*** Source information ***
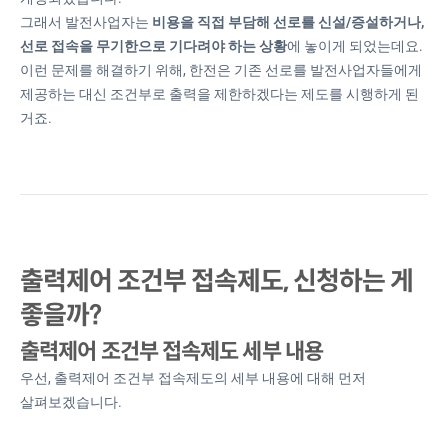
그래서 발전사업자는
비용을 직접 부담해 선로를 신설/증설하거나,
선로 접속을 무기한으로 기다려야 하는 상황
에 놓이게 되었는데요.
이런 문제를 해결하기 위해, 한전은 기존 선로를 발전사업자들에게
제공하는 대신 조건부로 출력을 제한하겠다는 제도를 시행하게 된
거죠.
출력제어 조건부 접속제도, 신청하는 게
좋을까?
출력제어 조건부 접속제도 세부 내용
우선, 출력제어 조건부 접속제도의 세부 내용에 대해 먼저
살펴보겠습니다.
***
* [Your instructions]: Exact copies are needed of the line with "제공하는 대신 조건부로 출력을 제한하겠다는 제도를 시행하게 된" and each line after it through the end of the material above.

* [Response to this exercise]:
제공하는 대신 조건부로 출력을 제한하겠다는 제도를 시행하게 된
거죠.
출력제어 조건부 접속제도, 신청하는 게
좋을까?
출력제어 조건부 접속제도 세부 내용
우선, 출력제어 조건부 접속제도의 세부 내용에 대해 먼저
살펴보겠습니다.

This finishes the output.